Saturday, February 02, 2008

Parsing HTTP headers in Factor with multi-assocs

The implementation of setting and parsing http headers in Factor has previously used a hashtable with a single key/value pair. However, this is broken because certain fields can be sent twice, e.g. set-cookie. The new implementation is a hashtable with keys/vectors to store multiple values for the same key.

I originally tried to make this obey the assoc protocol so that you could convert from a hashtable of vectors back to any type of assoc (hashtable/alist/AVL tree/etc) but this turned out to be a really bad idea because not only was it not useful, but it breaks the semantics of the assoc protocol if set-at inserts an element instead of sets it.

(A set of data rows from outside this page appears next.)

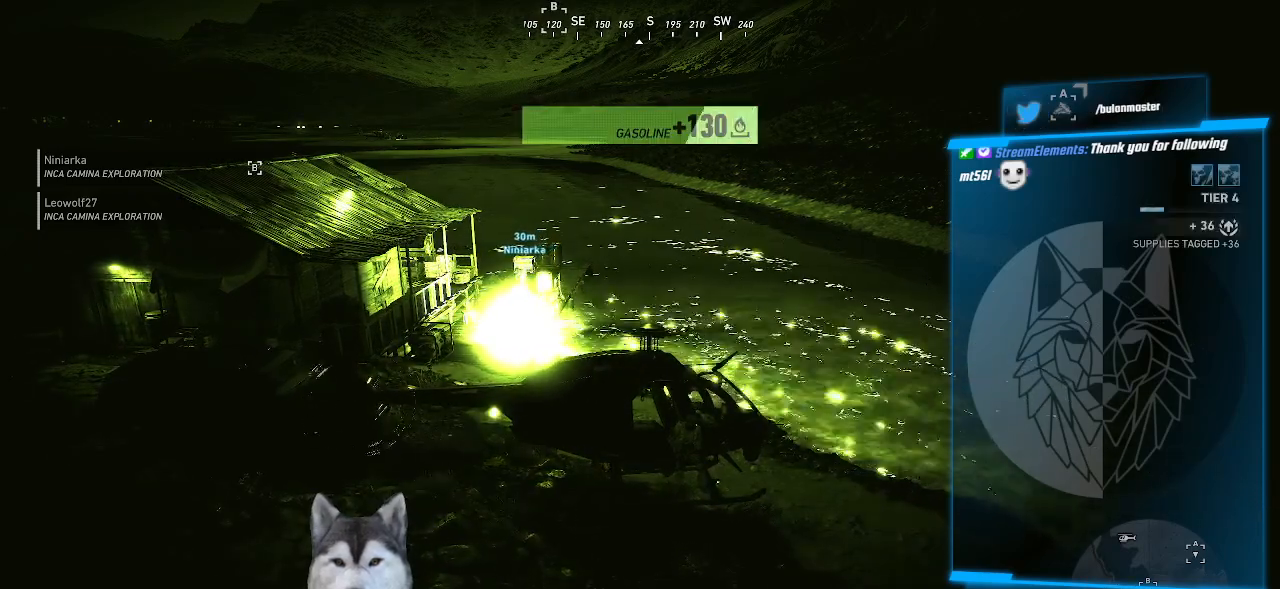
{"keys": ["ctrl_l"], "mouse": [], "mouse_move": "still", "events": []}
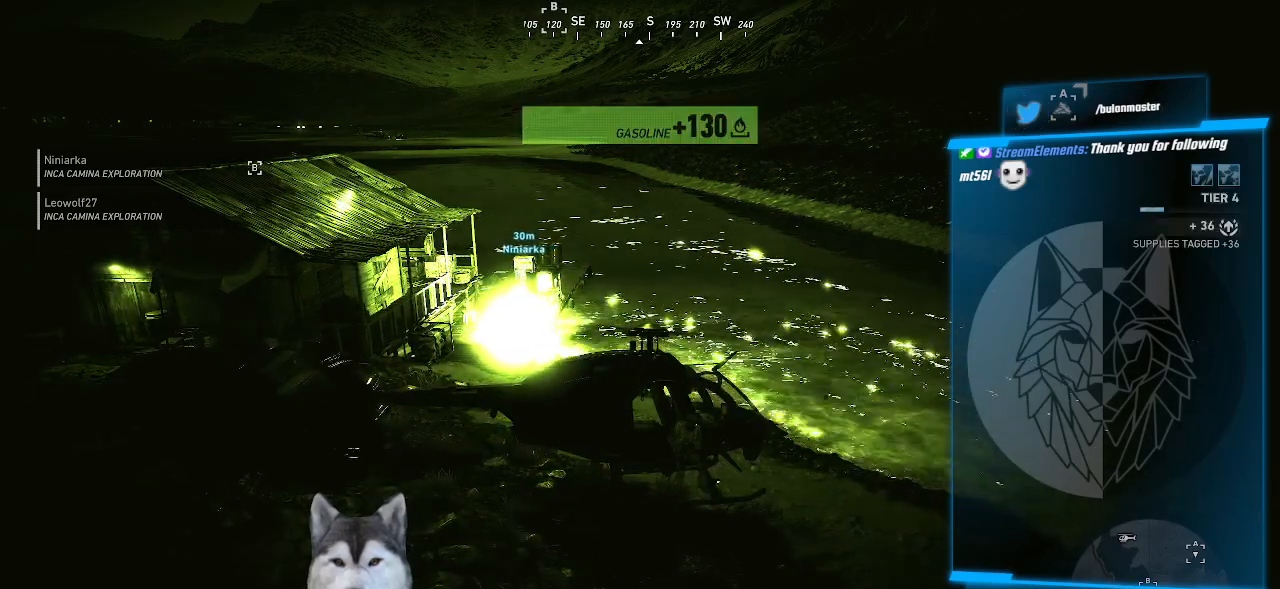
{"keys": [], "mouse": [], "mouse_move": "still", "events": [[500, "ctrl_l", "up"]]}
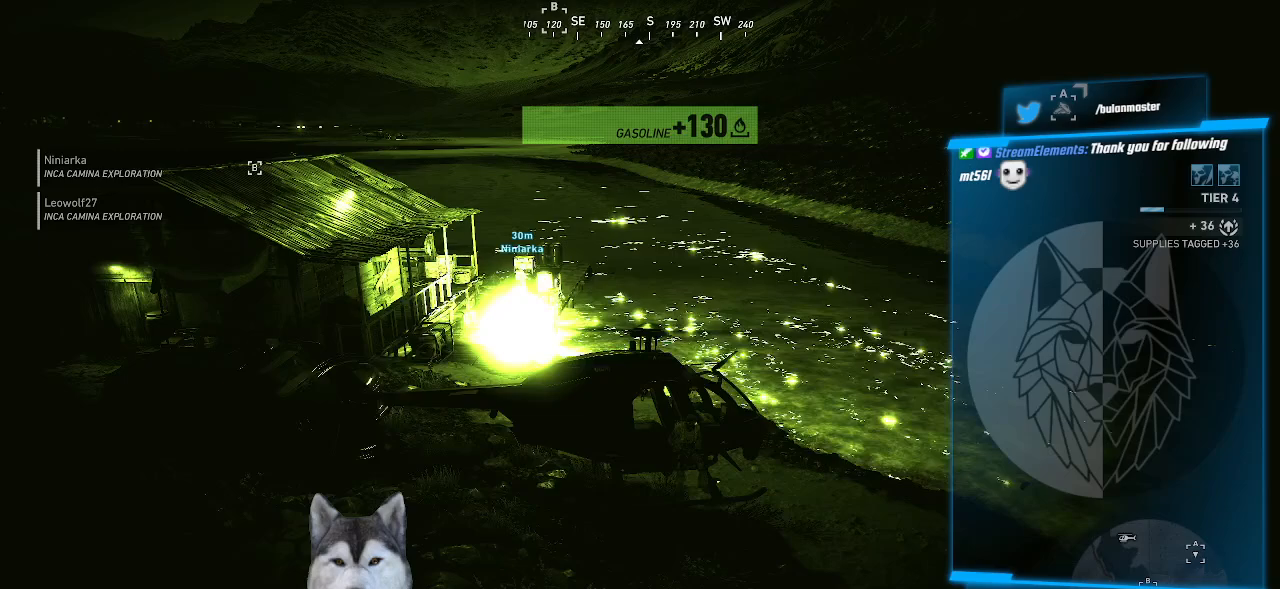
{"keys": [], "mouse": [], "mouse_move": "still", "events": [[234, "g", "down"], [300, "g", "up"]]}
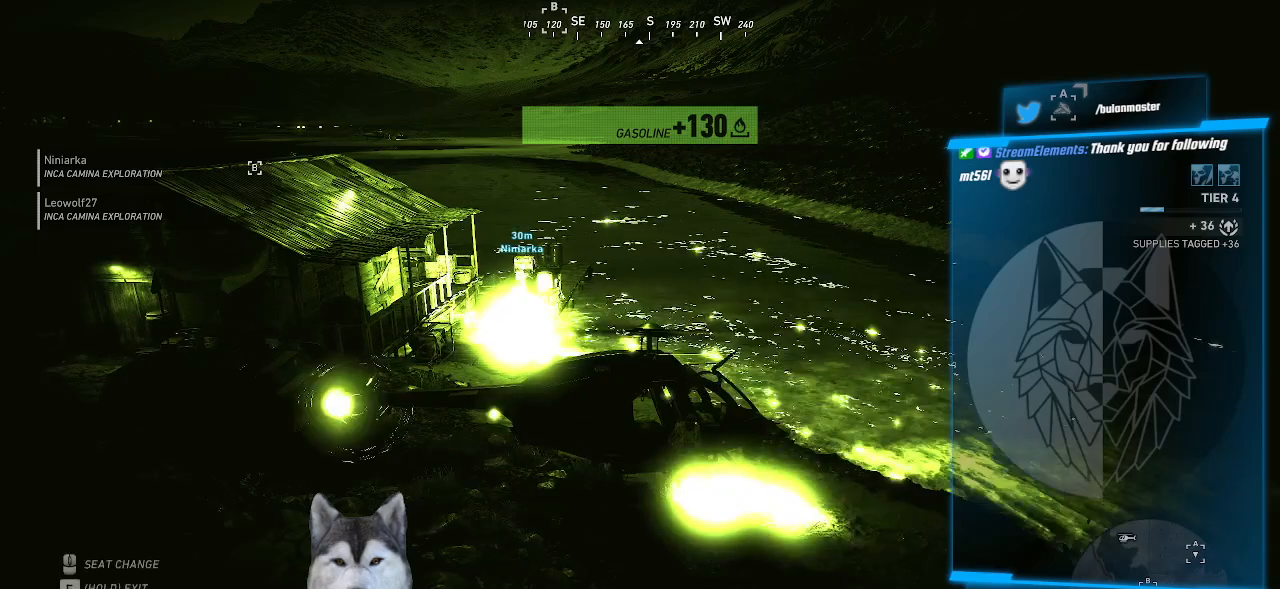
{"keys": [], "mouse": [], "mouse_move": "still", "events": []}
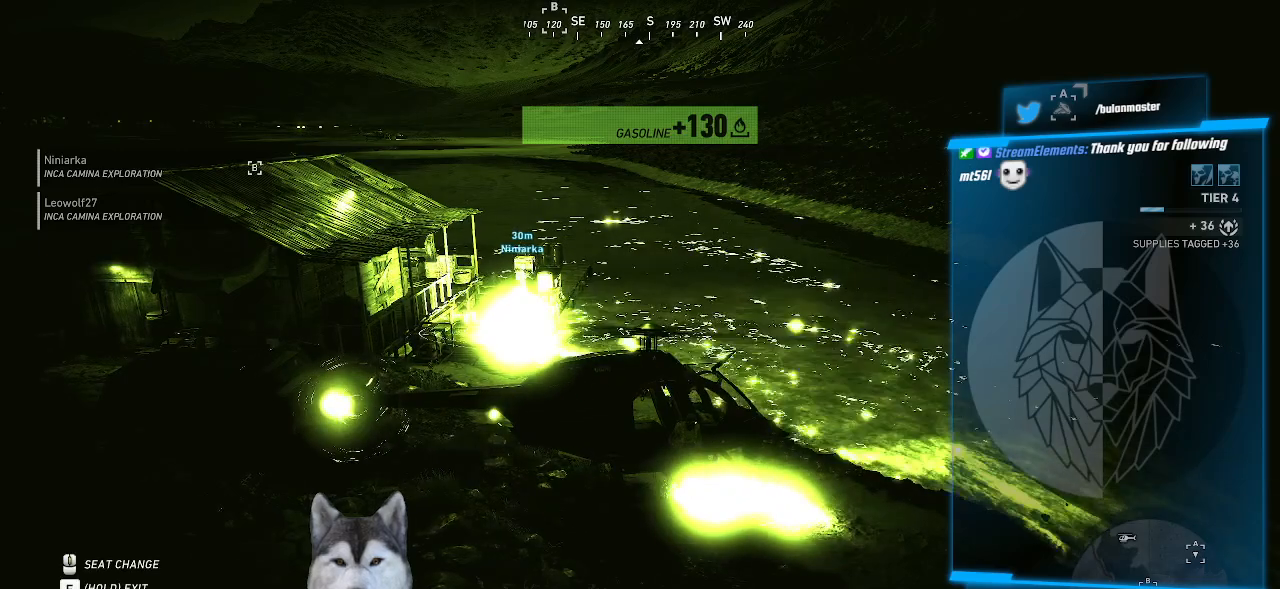
{"keys": ["ctrl_l"], "mouse": [], "mouse_move": "still", "events": [[400, "ctrl_l", "down"]]}
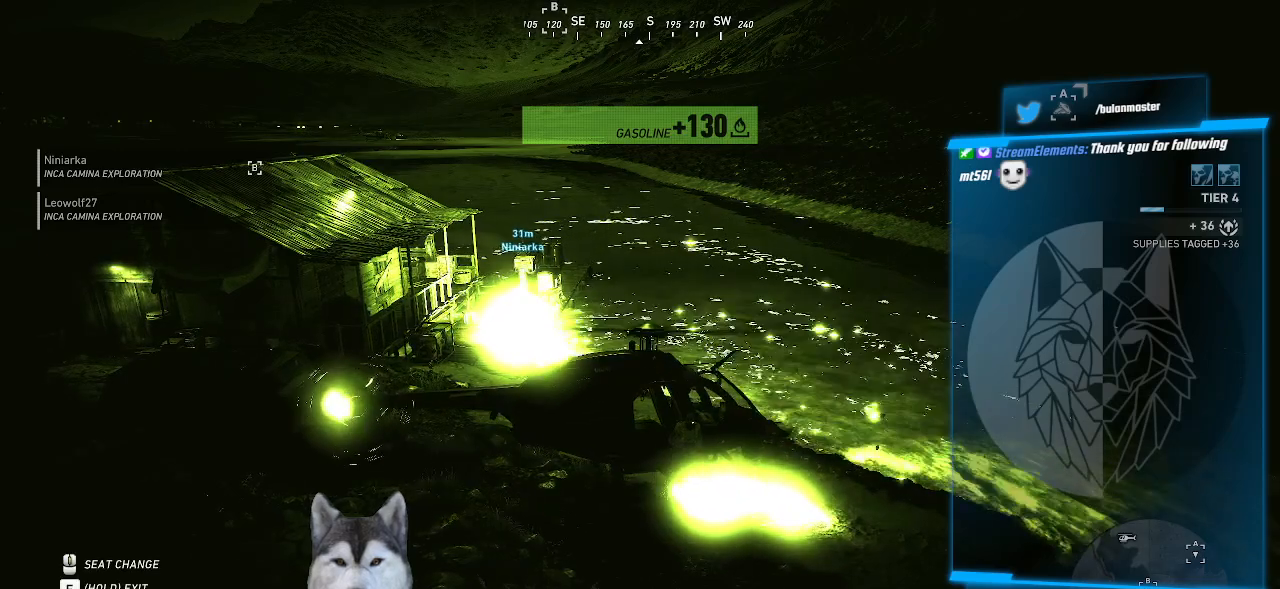
{"keys": ["ctrl_l"], "mouse": [], "mouse_move": "still", "events": []}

So the implementation is in assocs.lib as a few helper words:

: insert-at ( value key assoc -- )
[ ?push ] change-at ;

: peek-at* ( key assoc -- obj ? )
at* dup [ >r peek r> ] when ;

: peek-at ( key assoc -- obj )
peek-at* drop ;

: >multi-assoc ( assoc -- new-assoc )
[ 1vector ] assoc-map ;

: multi-assoc-each ( assoc quot -- )
[ with each ] curry assoc-each ; inline

: insert ( value variable -- ) namespace insert-at ;


Of course, set-at and at still set and access the values, but there are a couple new utility words. The insert-at word has the same stack effect as set-at but pushes a value instead of setting it. peek-at will give you the last value set for a given key, and this is the standard way of accessing values when you only care about the last one.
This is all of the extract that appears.